Extrait du texte:
>>>>
Tout
animal est supérieur à l'homme par ce qu'il y a en lui de divin, c'est-à-dire
par l'instinct. Or, de tous les animaux, le Chat est celui chez lequel
l'instinct est le plus persistant, le plus impossible à tuer. Sauvage ou
domestique, il reste lui-même, obstinément, avec une sérénité absolue, et aussi
rien ne peut lui faire perdre sa beauté et sa grâce suprême. Il n'y a pas de
condition si humble et si vile qui arrive à le dégrader, parce qu'il n'y consent
pas, et qu'il garde toujours la seule liberté qui puisse être accordée aux
créatures, c'est-à-dire la volonté et la résolution arrêtée d'être libre. Il
l'est en effet, parce qu'il ne se donne que dans la mesure où il le veut,
accordant ou refusant à son gré son affection et ses caresses, et c'est pourquoi
il reste beau, c'est-à-dire semblable à son type éternel. Prenez deux Chats,
l'un vivant dans quelque logis de grande dame ou de poète, sur les moelleux
tapis, sur les divans de soie et les coussins armoriés, l'autre étendu sur le
carreau rougi, dans un logis de vieille fille pauvre, ou pelotonné dans une loge
de portière, eh bien ! tous deux auront au même degré la noblesse, le respect de
soi-même, l'élégance à laquelle le Chat ne peut renoncer sans mourir.
En
lisant le morceau si épouvantablement injuste que Buffon a consacré au Chat, on
reconstruirait, si la mémoire en était perdue, tout ce règne de Louis XIV où
l'homme se crut devenu soleil et centre du monde, et ne put se figurer que des
milliers d'astres et d'étoiles avaient été jetés dans l'éther pour autre chose
que pour son usage personnel. Ainsi le savant à manchettes, reprochant au
gracieux animal de voler ce qu'il lui faut pour sa nourriture, semble supposer
chez les Chats une notion exacte de la propriété et une connaissance approfondie
des codes, qui par bonheur n'ont pas été accordées aux animaux. "Ils n'ont,
ajoute-t-il que l'apparence de l'attachement ; on le voit à leurs mouvements
obliques, à leurs yeux équivoques ; ils ne regardent jamais en face la personne
aimée ; soit défiance ou fausseté, ils prennent des détours pour en approcher,
pour chercher des caresses auxquelles ils ne sont sensibles que pour le plaisir
qu'elles leur font." O injuste grand savant que vous êtes ! est-ce que nous
cherchons, nous, les caresses pour le plaisir qu'elles ne nous font pas ? Vous
dites que les yeux des Chats sont équivoques ! Relativement à quoi ? Si tout
d'abord nous n'en pénétrons pas la subtile et profonde pensée, cela ne tient-il
pas à notre manque d'intelligence et d'intuition ? Quant aux détours, eh ! mais
le spirituel Alphonse Karr a adopté cette devise charmante : "Je ne crains que
ceux que j'aime," et, comme on le voit, le Chat, plein de prudence, l'avait
adoptée avant lui.
<<<<
Liste fournie:
>>>>
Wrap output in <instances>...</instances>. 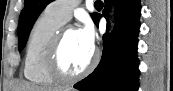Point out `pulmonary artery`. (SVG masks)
Returning a JSON list of instances; mask_svg holds the SVG:
<instances>
[{"label":"pulmonary artery","instance_id":"obj_1","mask_svg":"<svg viewBox=\"0 0 173 91\" xmlns=\"http://www.w3.org/2000/svg\"><path fill=\"white\" fill-rule=\"evenodd\" d=\"M79 2L78 0L53 1L48 6V10L61 22L66 23L71 19L73 10Z\"/></svg>","mask_w":173,"mask_h":91}]
</instances>
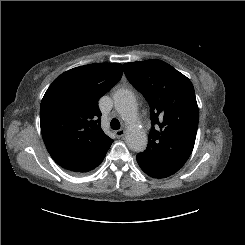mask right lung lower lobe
Here are the masks:
<instances>
[{
    "mask_svg": "<svg viewBox=\"0 0 245 245\" xmlns=\"http://www.w3.org/2000/svg\"><path fill=\"white\" fill-rule=\"evenodd\" d=\"M109 147L104 149L89 165H87L86 167L82 168L81 170H79L76 173L88 172V171L94 169L95 167H97L103 161V159H104Z\"/></svg>",
    "mask_w": 245,
    "mask_h": 245,
    "instance_id": "98d812e1",
    "label": "right lung lower lobe"
}]
</instances>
<<<<
Objectif:
Dans l'extrait sur le Chat, à quoi voit-on, selon Buffon, que les Chats n'ont que l'apparence de l'attachement ? Appuyez-vous uniquement sur l'extrait.

Solution rédigée:
À leurs mouvements obliques et à leurs yeux équivoques.